[DIRECTION]:
Rewrite every item below, replacing "hour lines" with "hour marks" and leaving everything else unchanged.
::::::
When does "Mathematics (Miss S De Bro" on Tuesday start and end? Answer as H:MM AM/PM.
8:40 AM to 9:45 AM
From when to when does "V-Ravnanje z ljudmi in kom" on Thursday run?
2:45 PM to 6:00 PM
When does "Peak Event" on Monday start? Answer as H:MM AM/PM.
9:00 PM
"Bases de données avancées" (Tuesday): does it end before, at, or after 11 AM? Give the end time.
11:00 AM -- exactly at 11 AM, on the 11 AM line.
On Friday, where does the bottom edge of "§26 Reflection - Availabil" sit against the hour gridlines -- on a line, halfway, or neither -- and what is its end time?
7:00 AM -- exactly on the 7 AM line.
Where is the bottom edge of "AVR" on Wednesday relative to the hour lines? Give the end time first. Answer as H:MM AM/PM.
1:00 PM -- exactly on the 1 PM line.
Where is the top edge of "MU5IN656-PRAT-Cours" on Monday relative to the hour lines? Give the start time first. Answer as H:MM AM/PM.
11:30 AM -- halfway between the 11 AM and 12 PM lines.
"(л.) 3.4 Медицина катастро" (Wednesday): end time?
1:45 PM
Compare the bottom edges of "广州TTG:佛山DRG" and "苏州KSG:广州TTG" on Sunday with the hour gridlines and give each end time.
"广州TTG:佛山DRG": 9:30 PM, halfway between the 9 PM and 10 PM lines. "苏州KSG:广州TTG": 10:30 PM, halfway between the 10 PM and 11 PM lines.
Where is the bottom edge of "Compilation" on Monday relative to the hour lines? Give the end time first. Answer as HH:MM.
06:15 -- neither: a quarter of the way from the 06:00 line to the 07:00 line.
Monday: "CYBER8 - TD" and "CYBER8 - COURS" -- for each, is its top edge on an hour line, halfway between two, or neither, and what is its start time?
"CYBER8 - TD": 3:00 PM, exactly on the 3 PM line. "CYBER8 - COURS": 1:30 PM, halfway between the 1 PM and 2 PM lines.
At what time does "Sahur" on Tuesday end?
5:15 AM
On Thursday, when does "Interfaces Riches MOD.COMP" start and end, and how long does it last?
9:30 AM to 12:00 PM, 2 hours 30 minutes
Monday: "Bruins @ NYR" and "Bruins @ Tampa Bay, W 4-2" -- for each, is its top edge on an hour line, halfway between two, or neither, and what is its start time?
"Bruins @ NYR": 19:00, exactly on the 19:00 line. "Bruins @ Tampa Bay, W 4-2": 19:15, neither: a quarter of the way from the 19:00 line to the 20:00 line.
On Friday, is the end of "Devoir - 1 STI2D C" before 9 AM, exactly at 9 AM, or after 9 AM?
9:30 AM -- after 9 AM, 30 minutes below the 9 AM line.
::::::
[REPLY TO THE TASK]:
When does "Mathematics (Miss S De Bro" on Tuesday start and end? Answer as H:MM AM/PM.
8:40 AM to 9:45 AM
From when to when does "V-Ravnanje z ljudmi in kom" on Thursday run?
2:45 PM to 6:00 PM
When does "Peak Event" on Monday start? Answer as H:MM AM/PM.
9:00 PM
"Bases de données avancées" (Tuesday): does it end before, at, or after 11 AM? Give the end time.
11:00 AM -- exactly at 11 AM, on the 11 AM line.
On Friday, where does the bottom edge of "§26 Reflection - Availabil" sit against the hour gridlines -- on a line, halfway, or neither -- and what is its end time?
7:00 AM -- exactly on the 7 AM line.
Where is the bottom edge of "AVR" on Wednesday relative to the hour marks? Give the end time first. Answer as H:MM AM/PM.
1:00 PM -- exactly on the 1 PM line.
Where is the top edge of "MU5IN656-PRAT-Cours" on Monday relative to the hour marks? Give the start time first. Answer as H:MM AM/PM.
11:30 AM -- halfway between the 11 AM and 12 PM lines.
"(л.) 3.4 Медицина катастро" (Wednesday): end time?
1:45 PM
Compare the bottom edges of "广州TTG:佛山DRG" and "苏州KSG:广州TTG" on Sunday with the hour gridlines and give each end time.
"广州TTG:佛山DRG": 9:30 PM, halfway between the 9 PM and 10 PM lines. "苏州KSG:广州TTG": 10:30 PM, halfway between the 10 PM and 11 PM lines.
Where is the bottom edge of "Compilation" on Monday relative to the hour marks? Give the end time first. Answer as HH:MM.
06:15 -- neither: a quarter of the way from the 06:00 line to the 07:00 line.
Monday: "CYBER8 - TD" and "CYBER8 - COURS" -- for each, is its top edge on an hour line, halfway between two, or neither, and what is its start time?
"CYBER8 - TD": 3:00 PM, exactly on the 3 PM line. "CYBER8 - COURS": 1:30 PM, halfway between the 1 PM and 2 PM lines.
At what time does "Sahur" on Tuesday end?
5:15 AM
On Thursday, when does "Interfaces Riches MOD.COMP" start and end, and how long does it last?
9:30 AM to 12:00 PM, 2 hours 30 minutes
Monday: "Bruins @ NYR" and "Bruins @ Tampa Bay, W 4-2" -- for each, is its top edge on an hour line, halfway between two, or neither, and what is its start time?
"Bruins @ NYR": 19:00, exactly on the 19:00 line. "Bruins @ Tampa Bay, W 4-2": 19:15, neither: a quarter of the way from the 19:00 line to the 20:00 line.
On Friday, is the end of "Devoir - 1 STI2D C" before 9 AM, exactly at 9 AM, or after 9 AM?
9:30 AM -- after 9 AM, 30 minutes below the 9 AM line.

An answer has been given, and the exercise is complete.